L’idea di svegliarmi in una stanza in cui non mi ricordo di essere entrata mi fa venire l’ansia.
L’idea di svegliarmi in una stanza in cui non mi ricordo di essere entrata, chiusa con un chiavistello dall’interno e che non si può aprire dall’esterno, mi fa accapponare la pelle.
Se poi scoprissi di essere anche in compagnia del cadavere di una donna nuda che non conosco, penso proprio che potrei avere un infarto.
La reazione del protagonista del nuovo romanzo di Gianluca Morozzi è quindi del tutto comprensibile: “Walter Pioggia si svegliò del tutto. E guardò la stanza viola con gli occhi sbarrati per l’orrore”.
In “Lo specchio nero” l’autore affronta un tema caro ai romanzi gialli/thriller, ovvero l’enigma della camera chiusa. Tuttavia questo è solo il punto di partenza per un romanzo dai contenuti forti, così come può esserlo solo un racconto di Morozzi.
Walter Pioggia, nonostante già dalle primissime pagine si ritrovi in una situazione assurda, terribile, appare come l’uomo “medio”. La sua vita è scandita da una solida routine: il lavoro come editor, l’aperitivo con il collega… l’omicidio non rientra nelle sue attività quotidiane.
Ma come giustificare allora la sua presenza in quella stanza?
Come giustificare il fatto di tenere tra le mani il coltello che molto probabilmente è stato usato per uccidere quella donna?
Pioggia è un personaggio unico, così come lo sono tutti i personaggi di Morozzi.
Mai lasciarsi ingannare dalle apparenze quando si legge un libro di questo autore: Morozzi è un maestro nel depistare il lettore, tanto che sono rimasta con il dubbio proprio fino alla fine, fino all’ultima pagina del romanzo.
Alle vicende della Bologna di oggi si sovrappongono quelle della Bologna degli anni ’80.
Bologna è la città in cui l’autore è nato, è la città in cui attualmente vive.
Il legame tra l’autore e la città è sicuramente forte: Bologna è una dei protagonisti di questo romanzo.

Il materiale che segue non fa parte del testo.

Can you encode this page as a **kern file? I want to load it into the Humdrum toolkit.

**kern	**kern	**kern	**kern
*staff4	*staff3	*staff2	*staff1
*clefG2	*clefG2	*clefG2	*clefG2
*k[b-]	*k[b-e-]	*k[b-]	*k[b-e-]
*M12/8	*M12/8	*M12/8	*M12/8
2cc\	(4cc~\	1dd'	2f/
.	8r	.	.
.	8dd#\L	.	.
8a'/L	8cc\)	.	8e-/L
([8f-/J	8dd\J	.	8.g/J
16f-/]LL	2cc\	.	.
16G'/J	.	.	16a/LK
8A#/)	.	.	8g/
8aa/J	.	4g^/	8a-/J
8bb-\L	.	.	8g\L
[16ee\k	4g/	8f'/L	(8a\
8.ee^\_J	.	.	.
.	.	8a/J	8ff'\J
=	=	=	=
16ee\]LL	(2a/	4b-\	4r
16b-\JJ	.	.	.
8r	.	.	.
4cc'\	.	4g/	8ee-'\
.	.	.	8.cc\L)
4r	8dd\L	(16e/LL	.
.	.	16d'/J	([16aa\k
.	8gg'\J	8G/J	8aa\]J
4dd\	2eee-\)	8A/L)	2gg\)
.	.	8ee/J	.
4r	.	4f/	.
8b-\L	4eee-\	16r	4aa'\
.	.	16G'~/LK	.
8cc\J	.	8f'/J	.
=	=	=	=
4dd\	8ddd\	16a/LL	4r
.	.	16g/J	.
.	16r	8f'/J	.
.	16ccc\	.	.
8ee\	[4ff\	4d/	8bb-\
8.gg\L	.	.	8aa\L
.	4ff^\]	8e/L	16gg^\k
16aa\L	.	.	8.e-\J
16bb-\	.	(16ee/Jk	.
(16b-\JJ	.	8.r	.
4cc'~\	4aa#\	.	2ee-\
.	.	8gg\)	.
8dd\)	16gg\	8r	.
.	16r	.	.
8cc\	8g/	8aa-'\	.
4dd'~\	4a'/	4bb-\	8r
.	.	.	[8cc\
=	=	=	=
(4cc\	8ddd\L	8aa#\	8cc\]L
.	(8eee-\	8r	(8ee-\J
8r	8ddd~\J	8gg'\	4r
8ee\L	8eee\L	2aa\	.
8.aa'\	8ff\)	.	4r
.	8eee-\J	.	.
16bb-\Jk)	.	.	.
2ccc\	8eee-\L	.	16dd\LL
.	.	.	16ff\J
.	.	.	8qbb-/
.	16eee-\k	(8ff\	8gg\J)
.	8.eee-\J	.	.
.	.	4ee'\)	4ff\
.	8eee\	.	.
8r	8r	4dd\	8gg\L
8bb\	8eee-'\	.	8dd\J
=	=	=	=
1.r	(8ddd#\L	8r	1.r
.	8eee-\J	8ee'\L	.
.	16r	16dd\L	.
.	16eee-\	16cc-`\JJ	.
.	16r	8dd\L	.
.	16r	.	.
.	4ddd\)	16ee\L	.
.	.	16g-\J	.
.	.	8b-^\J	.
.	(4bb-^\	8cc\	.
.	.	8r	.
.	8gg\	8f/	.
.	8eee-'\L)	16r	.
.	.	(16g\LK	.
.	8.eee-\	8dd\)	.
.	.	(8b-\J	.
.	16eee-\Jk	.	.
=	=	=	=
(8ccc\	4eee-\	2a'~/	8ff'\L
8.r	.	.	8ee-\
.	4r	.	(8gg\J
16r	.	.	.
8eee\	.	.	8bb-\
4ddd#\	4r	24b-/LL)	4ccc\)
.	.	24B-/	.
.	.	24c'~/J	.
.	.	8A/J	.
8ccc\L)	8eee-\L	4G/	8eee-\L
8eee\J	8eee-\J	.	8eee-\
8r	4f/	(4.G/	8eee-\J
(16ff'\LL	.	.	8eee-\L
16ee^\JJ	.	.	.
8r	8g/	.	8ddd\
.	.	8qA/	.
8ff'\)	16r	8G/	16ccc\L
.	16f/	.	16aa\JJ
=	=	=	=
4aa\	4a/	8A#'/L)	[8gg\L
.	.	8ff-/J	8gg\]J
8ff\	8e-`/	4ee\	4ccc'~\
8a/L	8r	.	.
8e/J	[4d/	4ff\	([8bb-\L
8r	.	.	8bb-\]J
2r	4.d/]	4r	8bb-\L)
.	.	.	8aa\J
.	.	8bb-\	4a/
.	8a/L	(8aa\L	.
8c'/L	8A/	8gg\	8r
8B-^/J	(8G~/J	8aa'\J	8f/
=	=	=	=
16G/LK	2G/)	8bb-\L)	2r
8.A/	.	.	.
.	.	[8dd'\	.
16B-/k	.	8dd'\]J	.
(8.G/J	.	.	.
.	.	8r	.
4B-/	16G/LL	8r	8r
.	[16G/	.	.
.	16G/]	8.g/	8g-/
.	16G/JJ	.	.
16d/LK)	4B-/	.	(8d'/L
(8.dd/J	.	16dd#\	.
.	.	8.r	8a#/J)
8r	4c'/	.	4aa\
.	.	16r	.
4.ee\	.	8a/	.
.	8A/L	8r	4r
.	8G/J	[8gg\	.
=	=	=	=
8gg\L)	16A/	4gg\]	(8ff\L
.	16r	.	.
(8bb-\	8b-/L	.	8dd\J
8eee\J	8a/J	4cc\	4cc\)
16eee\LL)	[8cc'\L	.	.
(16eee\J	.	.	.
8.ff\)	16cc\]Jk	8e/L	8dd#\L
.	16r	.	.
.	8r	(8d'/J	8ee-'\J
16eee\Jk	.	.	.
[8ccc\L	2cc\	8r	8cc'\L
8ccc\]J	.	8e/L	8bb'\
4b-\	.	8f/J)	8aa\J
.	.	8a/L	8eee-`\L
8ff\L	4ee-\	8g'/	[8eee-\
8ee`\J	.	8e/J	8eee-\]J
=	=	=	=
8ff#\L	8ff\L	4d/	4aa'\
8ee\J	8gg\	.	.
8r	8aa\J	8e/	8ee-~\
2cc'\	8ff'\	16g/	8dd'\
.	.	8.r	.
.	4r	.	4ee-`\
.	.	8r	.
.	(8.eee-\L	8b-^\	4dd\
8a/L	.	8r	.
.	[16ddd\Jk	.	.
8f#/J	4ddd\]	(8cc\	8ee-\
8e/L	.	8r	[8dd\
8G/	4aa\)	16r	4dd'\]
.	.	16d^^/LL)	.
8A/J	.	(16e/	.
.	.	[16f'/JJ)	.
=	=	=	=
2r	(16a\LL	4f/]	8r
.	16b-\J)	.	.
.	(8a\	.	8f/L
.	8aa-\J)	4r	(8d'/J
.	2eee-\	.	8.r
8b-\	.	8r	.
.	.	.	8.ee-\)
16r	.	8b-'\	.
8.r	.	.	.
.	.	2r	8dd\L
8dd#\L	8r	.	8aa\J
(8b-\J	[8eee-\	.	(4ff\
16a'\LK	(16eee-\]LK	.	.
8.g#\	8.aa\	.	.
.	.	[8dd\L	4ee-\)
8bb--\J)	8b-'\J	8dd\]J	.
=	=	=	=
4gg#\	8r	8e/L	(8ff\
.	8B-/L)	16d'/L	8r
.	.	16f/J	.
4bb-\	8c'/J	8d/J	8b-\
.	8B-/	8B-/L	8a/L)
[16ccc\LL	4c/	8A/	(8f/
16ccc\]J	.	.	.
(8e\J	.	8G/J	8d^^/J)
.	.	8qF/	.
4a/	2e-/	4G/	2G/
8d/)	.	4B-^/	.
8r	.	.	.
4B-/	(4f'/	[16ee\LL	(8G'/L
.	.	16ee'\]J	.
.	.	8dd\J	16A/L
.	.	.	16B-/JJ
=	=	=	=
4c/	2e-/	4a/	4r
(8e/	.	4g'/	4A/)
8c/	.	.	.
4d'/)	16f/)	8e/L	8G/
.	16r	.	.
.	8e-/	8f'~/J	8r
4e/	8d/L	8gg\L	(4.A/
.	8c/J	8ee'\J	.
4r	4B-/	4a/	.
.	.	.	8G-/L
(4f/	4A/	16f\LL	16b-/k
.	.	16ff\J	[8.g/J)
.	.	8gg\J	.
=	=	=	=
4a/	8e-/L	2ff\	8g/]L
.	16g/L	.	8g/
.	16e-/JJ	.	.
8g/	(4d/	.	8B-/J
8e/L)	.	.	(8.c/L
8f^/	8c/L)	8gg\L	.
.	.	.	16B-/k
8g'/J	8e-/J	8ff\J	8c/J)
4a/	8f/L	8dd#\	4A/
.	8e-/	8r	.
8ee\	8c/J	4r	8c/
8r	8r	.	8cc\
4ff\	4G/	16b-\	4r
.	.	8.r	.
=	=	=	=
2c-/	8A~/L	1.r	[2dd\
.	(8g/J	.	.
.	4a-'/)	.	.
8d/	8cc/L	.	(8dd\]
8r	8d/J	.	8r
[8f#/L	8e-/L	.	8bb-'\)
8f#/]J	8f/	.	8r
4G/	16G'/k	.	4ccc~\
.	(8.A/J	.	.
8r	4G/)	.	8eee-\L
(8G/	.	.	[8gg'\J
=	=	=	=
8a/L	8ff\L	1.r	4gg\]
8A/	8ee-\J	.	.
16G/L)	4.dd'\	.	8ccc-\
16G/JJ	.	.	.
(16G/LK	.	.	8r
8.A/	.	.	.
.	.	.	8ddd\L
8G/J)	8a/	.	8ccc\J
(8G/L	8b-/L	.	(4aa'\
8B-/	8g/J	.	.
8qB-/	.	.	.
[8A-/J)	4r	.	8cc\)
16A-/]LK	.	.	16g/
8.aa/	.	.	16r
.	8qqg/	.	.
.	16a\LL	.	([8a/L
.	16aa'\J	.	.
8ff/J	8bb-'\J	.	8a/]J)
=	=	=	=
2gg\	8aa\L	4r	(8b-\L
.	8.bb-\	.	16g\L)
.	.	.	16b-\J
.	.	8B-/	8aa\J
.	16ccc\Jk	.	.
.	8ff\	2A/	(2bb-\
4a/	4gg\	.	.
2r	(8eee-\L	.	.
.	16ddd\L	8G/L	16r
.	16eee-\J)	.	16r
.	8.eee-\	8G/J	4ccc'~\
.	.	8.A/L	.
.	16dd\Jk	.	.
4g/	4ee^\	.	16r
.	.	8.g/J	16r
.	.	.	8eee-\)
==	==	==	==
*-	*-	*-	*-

E' misteriosa, a tratti terribile e spaventosa.
Chi ha già letto altri libri di questo autore sa bene che alcuni passaggi possono risultare forti, forse anche eccessivi: ho sempre avvicinato i racconti di Morozzi a quelli di Palahniuk.
Uno stile diretto, forte, che non risparmia alcuna descrizione al lettore.
Leggendo alcune pagine mi è tornato in mente un libro di Palahniuk, “Cavie”, a mio avviso uno dei libri più “disturbanti” e inquietanti di questo autore americano.
Potete quindi immaginare la mia sorpresa quando proprio all’interno di “Lo specchio nero” viene citato tale romanzo (anche se non proprio con parole lusinghiere)!
Anche in questo testo Morozzi, con ironia e un pizzico di ferocia, dipinge la nostra società:
non risparmia nessuno, neanche noi lettrici di romanzi gialli!
Infatti, con un po’ di imbarazzo, ammetto di riconoscermi abbastanza nell’atteggiamento di quelle che Walter Pioggia descrive amorevolmente come “Donne Falco”: “La gag delle Donne Falco era nata con Mizio e il precedente stagista, quello fissato con gli anni Ottanta anziché con le serie televisive. Stavano parlando di una categoria di lettrici commissariodipendenti, quelle che leggevano solo romanzi con un commissario o quantomeno un ispettore come protagonista. E allora lo stagista aveva intonato Der kommissar, del defunto cantante austriaco Falco. ‘Questo è il loro inno’ aveva annunciato tra le risate generali. Da allora, nei loro discorsi privati, quelle lettrici erano diventate le Donne Falco”.
Una cattiveria sottile (ma divertente) pervade il nuovo romanzo di Gianluca Morozzi.
Che dire, allora, se non “Buona lettura”? :)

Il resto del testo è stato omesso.